High extraction results strengthen the technical case
Intrepid Potash Utah lithium project testing achieved a 92.9% lithium extraction rate from brine byproduct. The process produced lithium chloride above 99.5% purity using Adionics’ system. Meanwhile, Aquatech validated conversion and refining into 99.5% battery-grade lithium carbonate.
These results matter because brine projects often fail at scale due to yield loss. However, high recovery and high purity reduce downstream reprocessing needs. Therefore, the project may deliver a simpler route to qualifying battery-grade material.
Infrastructure reuse could lower capex and execution risk
Intrepid Potash Utah lithium project positioning relies on existing Wendover potash assets and site logistics. The company argues that existing infrastructure differentiates it from greenfield lithium builds. As a result, the project can potentially shorten development cycles and reduce capital exposure.
Management also frames the move as a controlled expansion, not a pivot away from fertilizer. However, the company did not provide a detailed timeline for construction or commissioning. Therefore, near-term impact depends on how quickly partners translate pilot results into a bankable flowsheet.
Why this matters for US domestic lithium supply chains
Intrepid Potash Utah lithium project fits a growing trend of extracting lithium from industrial brines and byproducts. This approach can diversify supply beyond hard-rock imports and South American brines. Meanwhile, battery makers increasingly prioritize domestic, specification-grade carbonate for compliance and resilience.

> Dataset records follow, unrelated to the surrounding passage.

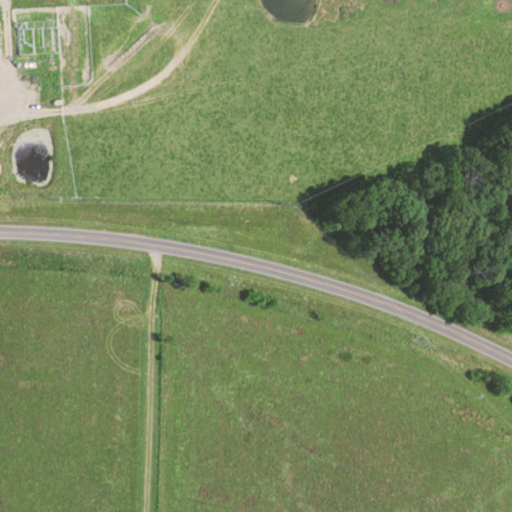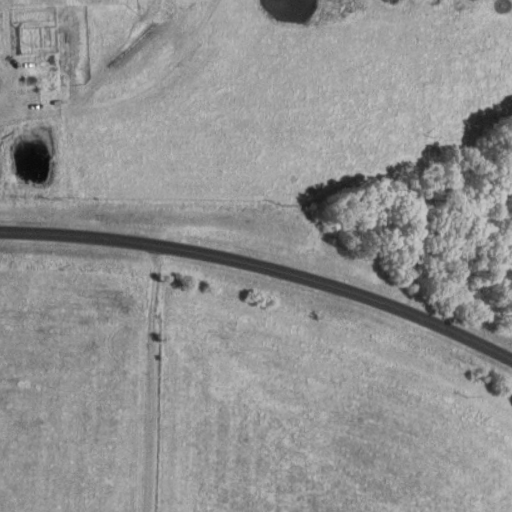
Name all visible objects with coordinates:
road: (264, 265)
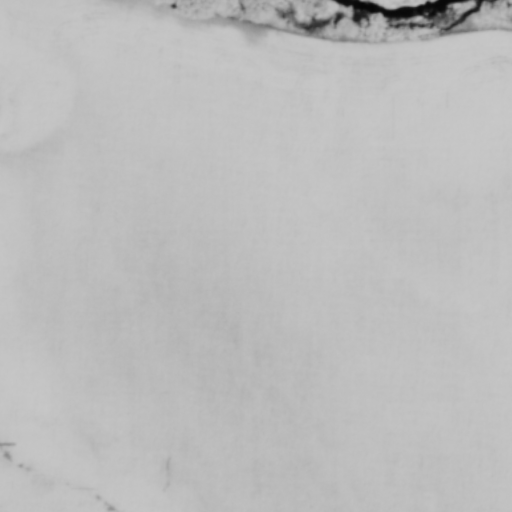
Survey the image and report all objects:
river: (380, 14)
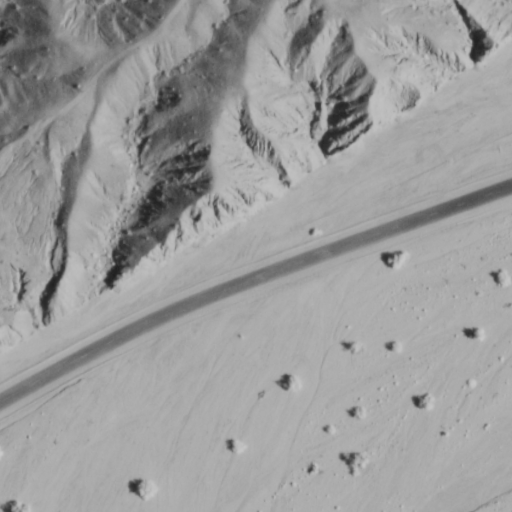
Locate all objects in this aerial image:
road: (250, 277)
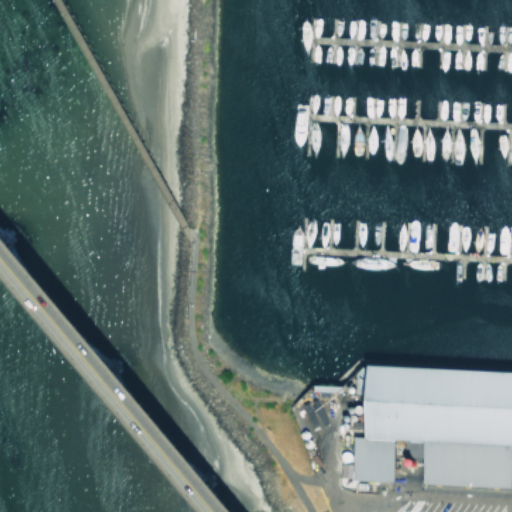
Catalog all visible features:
pier: (409, 42)
pier: (409, 119)
pier: (124, 122)
pier: (406, 252)
road: (116, 369)
road: (110, 377)
road: (103, 385)
road: (216, 386)
building: (430, 421)
building: (429, 423)
road: (328, 480)
road: (422, 496)
road: (510, 509)
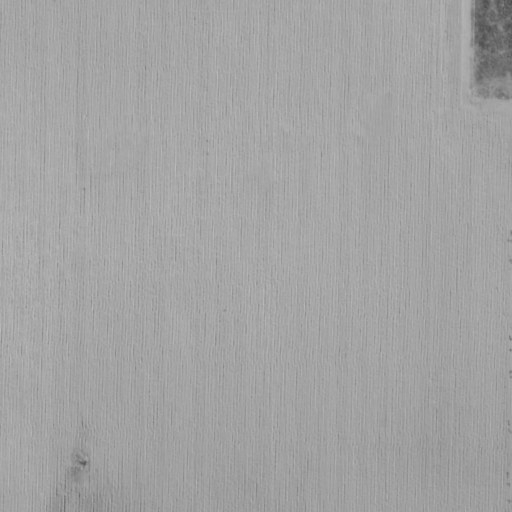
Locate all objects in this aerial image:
road: (43, 31)
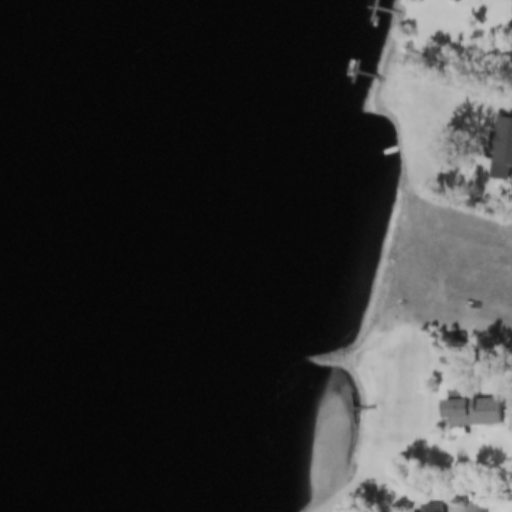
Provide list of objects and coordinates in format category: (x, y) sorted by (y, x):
building: (501, 151)
river: (165, 255)
building: (468, 412)
building: (429, 509)
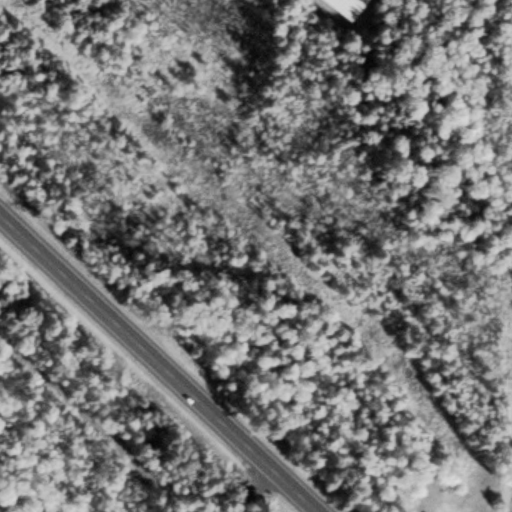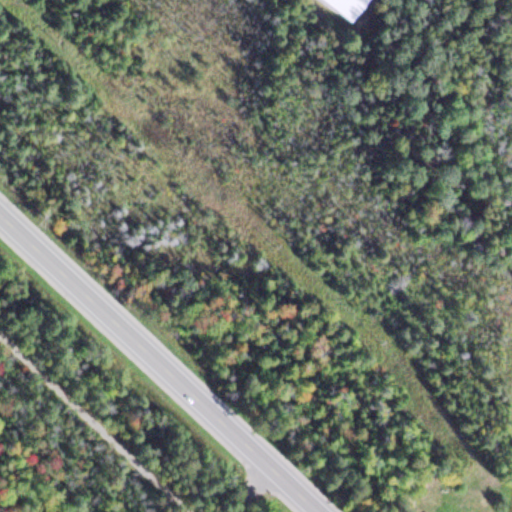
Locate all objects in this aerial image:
road: (158, 363)
road: (92, 426)
road: (252, 490)
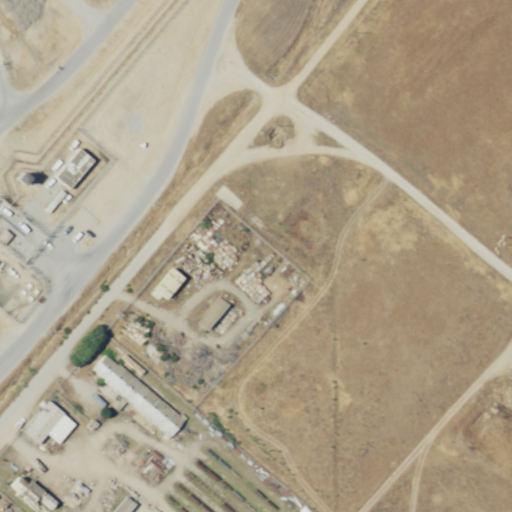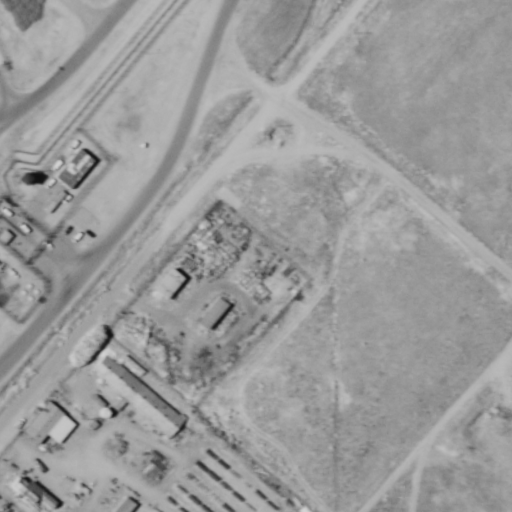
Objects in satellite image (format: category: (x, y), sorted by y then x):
building: (71, 169)
building: (17, 180)
road: (141, 199)
building: (166, 285)
building: (217, 317)
building: (136, 396)
building: (46, 425)
building: (29, 492)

The project’s main advantage is feedstock adjacency to an operating industrial site. However, commercialization will still hinge on throughput, reagent costs, and long-run brine consistency. Therefore, investors will watch for pilot-to-commercial scale milestones and offtake alignment.
The Metalnomist Commentary
This project looks like a pragmatic byproduct-to-critical-mineral upgrade, not a speculative lithium land-grab. However, the absence of a firm timeline suggests the partners still need to de-risk scale-up. The winners in DLE will be the teams that prove stable operations, not just lab-grade purity.